Quem não se dispõe a ser imprudente não merece se apaixonar. Shakespeare afirmou que o amor é cego. Nietzsche profetizou que há sempre alguma loucura no amor e uma razão na loucura.
No palco do amor o interesse por cativar o outro vem primeiro; a conquista completa o círculo. Mas por que alguns vitoriosos têm a mania de aprisionar o que foi conquistado? Medo de perder ou ausência de confiança?
Em verdade o ciúme é falta de confiança em seu potencial para manter a reciprocidade de uma afeição, pois quem não liberta o outro só demonstra incompetência de sustentar e segurar o afeto da conquista.
O amor de verdade não prende, ao contrário, abre as portas, enquanto as paixões não pensam assim. São tiranas, opressoras. Ciúme é, no final das contas, um tipo de amor próprio ferido.
Então, por que amamos uma pessoa e não outra? Por que nos aproximamos de alguém e ignoramos outro?
São os mistérios da paixão lembrados no verso da canção - Aos Pés da Cruz -, de Marino Pinto, que cita o célebre aforismo do filósofo francês Blaise Pascal: “O amor tem razões que a própria razão desconhece”.
Como explicar o fato de uma pessoa bonita, formada nas melhores escolas, inteligente, de família exemplar, com um bom emprego, que domina vários idiomas, que conhece a arte, com um bom saldo no banco e gosta de viajar, com um currículo desses, por que está sozinha? Será por desencanto ou opção?
É claro que na relação amorosa qualidades e defeitos não são créditos nem débitos. Não se ama porque o outro é isto ou aquilo. O amor não possui prudência nem opta por caminhos melhores. E à razão submissa, resta apenas lamentar, apenas isso, porque é palavra morta.
No amor é assim que funciona: Não se ama nem se rejeita o outro pelas qualidades ou defeitos. Se assim fosse, abstêmios, pessoas belíssimas, jovens, ricas e honestas teriam filas de pretendentes à sua porta.
O sentimento amoroso é uma bala perdida, uma flecha sem destino, sem alvo premeditado. A motivação do romance decorre da química, do magnetismo, do cheiro, do sorriso, da incoerência da desafinação e das notas fora do compasso.

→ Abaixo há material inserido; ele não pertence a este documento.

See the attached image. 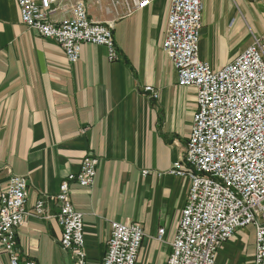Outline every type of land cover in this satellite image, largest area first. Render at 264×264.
Returning a JSON list of instances; mask_svg holds the SVG:
<instances>
[{
	"label": "crops",
	"instance_id": "1",
	"mask_svg": "<svg viewBox=\"0 0 264 264\" xmlns=\"http://www.w3.org/2000/svg\"><path fill=\"white\" fill-rule=\"evenodd\" d=\"M84 1L92 19L113 26L118 60L109 62L103 46L84 43L70 63L57 43L21 23L16 0H0V191L11 174L28 182V213L15 229L16 247L21 259L37 264H71L70 251L59 243L57 202L48 201L49 219L32 207L37 197L55 194L92 153L98 158L93 184L70 186L72 203L83 213L87 264H100L113 220L143 229L136 264H166L188 188L185 178L166 171L184 151L196 110L195 88L178 85L161 49L170 0H151L130 15L113 11L107 0ZM72 2L61 0L52 19L68 18ZM202 3L201 29L208 13L213 19L233 8L231 0ZM210 28L200 32L199 53L217 69L240 52L230 51L214 24ZM146 85L157 88L158 97H149ZM244 231L223 243L216 264H240L244 252L252 264L254 238L241 250L247 233L237 237ZM0 264H10L1 243Z\"/></svg>",
	"mask_w": 264,
	"mask_h": 264
},
{
	"label": "built area",
	"instance_id": "2",
	"mask_svg": "<svg viewBox=\"0 0 264 264\" xmlns=\"http://www.w3.org/2000/svg\"><path fill=\"white\" fill-rule=\"evenodd\" d=\"M61 0H16L20 21L37 35L51 39L67 60L79 59L84 43L101 45L109 61L117 58L112 28L92 19L84 0H73L68 18L54 21ZM151 0H109L127 14ZM258 2L260 0H250ZM202 0H170L161 48L176 71L180 86L196 90V110L184 152L166 171L188 181L166 264H216L222 243L247 225L254 227L252 264H264V38L256 37L230 62L214 69L200 57ZM146 92L156 97L150 86ZM98 158L87 153L79 169L67 174L55 194L38 197L36 215L48 217V201H56L59 243L71 253V264H87L83 213L71 200V184L89 187ZM28 182L11 174L0 191V243L10 264H37L21 259L15 229L25 223ZM164 229L158 230L162 238ZM144 232L136 222H111L100 264H136Z\"/></svg>",
	"mask_w": 264,
	"mask_h": 264
},
{
	"label": "rangeland",
	"instance_id": "3",
	"mask_svg": "<svg viewBox=\"0 0 264 264\" xmlns=\"http://www.w3.org/2000/svg\"><path fill=\"white\" fill-rule=\"evenodd\" d=\"M107 1L109 3V0H107ZM231 3H232L233 8H231L229 10L226 9L223 12H221V11L216 12L213 19H211V16L208 13V18L206 21L203 22L204 26L202 29L200 28V32H202V34H206L207 30H209V31L211 30V28H210L211 24H214L215 29H217L219 32L224 33L225 39L227 41V46L230 47V51L241 52L250 43H252L256 37H258V38L263 37L264 38V0H260L258 2H251L250 0H231ZM109 5L113 11H117V9L119 10V8H121L122 11L118 13L120 15H130V14H127L124 11V9L120 6L114 8L111 6L110 3H109ZM231 16L232 17L234 16L235 19H234V21L231 20L230 23H228V26L226 27V21L228 19H230ZM236 16H238V19ZM103 23L108 24V26H110L112 28V32H113V26L111 24H109L108 22H103ZM201 23H202V19H201ZM166 26H167V22H166ZM165 31H166V27H165ZM165 31H164V36H165ZM164 36H163V39H164ZM163 39H162V41H163ZM114 42H115V40H114ZM161 44H162V42H161ZM116 49H117V58L113 61H116L119 59V50L117 48V45H116ZM113 61H109V62H113ZM146 86H150L151 88H153L157 92L156 97H158V89L157 88H155L154 86H151V85H146ZM143 91H145L144 87H143ZM146 93H148L149 97L156 98V97L152 96L150 94V92H146ZM84 131H85V129L81 130V132H84ZM143 173L146 174L145 172H143ZM47 214H48V217H44V216L42 217L40 215H38V216L45 218V219H49L51 217L49 206H48ZM128 222H133V221H128ZM160 228H163V227H159V229ZM244 228H245V231L242 234H240V233L237 234L238 235L237 237H240L241 235L245 236V233H247V235L245 236L246 241L243 242V246H242L241 250H245L246 248H247V250H249V248H251L252 240L254 238V227L252 225H247ZM244 228L238 229L236 232L243 230ZM235 233L233 234V236L235 235ZM232 237H230V238H232ZM229 239H227V240H229ZM226 241H224V242H226ZM223 243H222V245H223ZM253 253H254V250H253ZM253 253H252V260H253ZM242 256H243V259L240 262V264H243L246 261L247 253L244 252ZM246 264H247V261H246Z\"/></svg>",
	"mask_w": 264,
	"mask_h": 264
},
{
	"label": "bare ground",
	"instance_id": "4",
	"mask_svg": "<svg viewBox=\"0 0 264 264\" xmlns=\"http://www.w3.org/2000/svg\"><path fill=\"white\" fill-rule=\"evenodd\" d=\"M178 226V225H177Z\"/></svg>",
	"mask_w": 264,
	"mask_h": 264
}]
</instances>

Por que uma moça não despacha o namorado que não emplaca nos empregos, que está sempre sem dinheiro, é impontual, desleixado, vagabundo, que põe a primeira bermuda que encontra e não se lembra de aniversários, mas se derrete quando é tocada por ele?

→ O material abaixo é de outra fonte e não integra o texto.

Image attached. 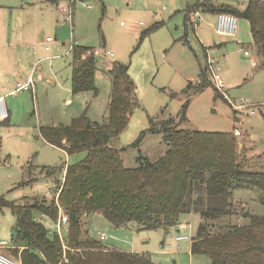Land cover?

E o jovem, bonito, com educação esmerada, bem formado, um bom emprego e qualidades que todo sogro deseja para uma filha, o que leva esse jovem a se apaixonar por uma moça cheia de si, petulante, afetada, perdulária, ruim de papo e, talvez, não tão esplendorosa?
Todas as pessoas têm defeitos, até que se apaixone por uma, disse um filósofo das paixões.

“O amor é como o mercúrio na mão. Deixe a mão aberta, e ele permanece; aperte, e ele escapará”.